● **Passage provided**:
>>

I kept master's words in my mind: 'When one's heart is unmoved, he can command everything.' No matter how I was tortured, I still persisted in practicing the exercises and recited the Fa everyday. No prison guard could prevent me, and so they asked the other prisoners to do it. Both soft and hard, they used many methods to torture me. I always endured these with great compassion and tolerance, and I never became upset. At these times, in another dimension, my body emitted countless Faluns to clean and rectify the environment. Everyone was amazed and moved because they experienced the majesty of a Dafa disciple. At the end, the evil beings were afraid of me when they saw me; I handled all the police officers and defeated their evil.

Whenever my human heart arose, whenever I felt bitter, unbearably miserable, missing my daughter, or missing my home, I saw, in another dimension, Jiang Zemin laughing loudly. Whenever I overcame my human heart’s feelings, in the other dimension the evil beings’ faces were crazily furious.

<<

Saved data entries

>>

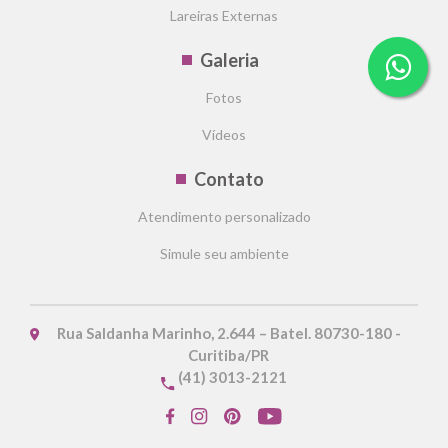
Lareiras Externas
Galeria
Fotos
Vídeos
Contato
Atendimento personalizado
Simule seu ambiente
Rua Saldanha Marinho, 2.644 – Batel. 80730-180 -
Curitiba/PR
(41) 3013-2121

<<

● **Work instruction**: In the passage above about enduring torture, list each feeling named in the sentence that begins "Whenever my human heart arose".

● **Exercise response**:
- Bitter
- Unbearably miserable
- Missing my daughter
- Missing my home